** Opening DATA RECORDS block **
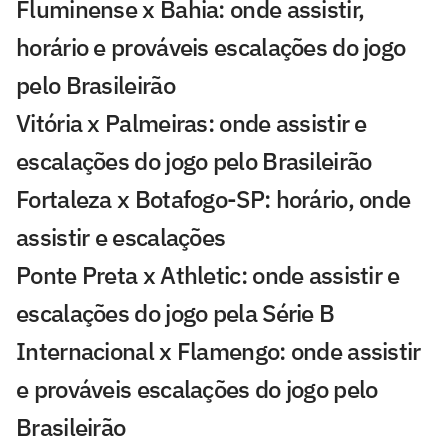
Fluminense x Bahia: onde assistir,
horário e prováveis escalações do jogo
pelo Brasileirão
Vitória x Palmeiras: onde assistir e
escalações do jogo pelo Brasileirão
Fortaleza x Botafogo-SP: horário, onde
assistir e escalações
Ponte Preta x Athletic: onde assistir e
escalações do jogo pela Série B
Internacional x Flamengo: onde assistir
e prováveis escalações do jogo pelo
Brasileirão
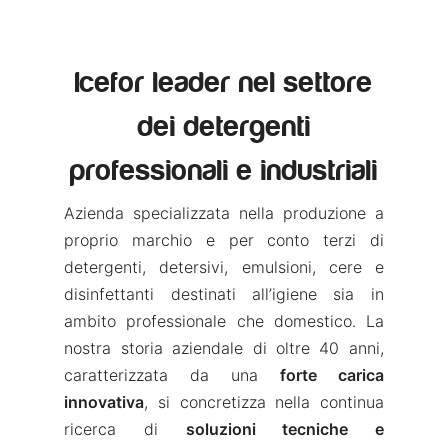
Icefor leader nel settore
dei detergenti
professionali e industriali
Azienda specializzata nella produzione a
proprio marchio e per conto terzi di
detergenti, detersivi, emulsioni, cere e
disinfettanti destinati all’igiene sia in
ambito professionale che domestico. La
nostra storia aziendale di oltre 40 anni,
caratterizzata da una
forte carica
innovativa
, si concretizza nella continua
ricerca di
soluzioni tecniche e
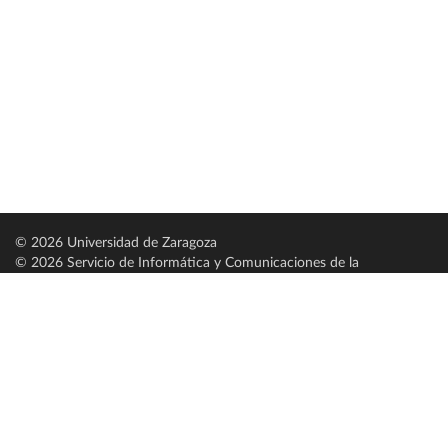
© 2026 Universidad de Zaragoza
© 2026 Servicio de Informática y Comunicaciones de la
Universidad de Zaragoza (
SICUZ
)
Universidad de Zaragoza
C/ Pedro Cerbuna, 12
ES-50009 Zaragoza
España / Spain
Tel: +34 976761000
ciu@unizar.es
Q-5018001-G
** Closing DATA RECORDS block **
PROBLEM REQUIREMENTS:
Find each line in the data above with the word "Brasileirão", then copy it.

TASK RESPONSE:
pelo Brasileirão
escalações do jogo pelo Brasileirão
Brasileirão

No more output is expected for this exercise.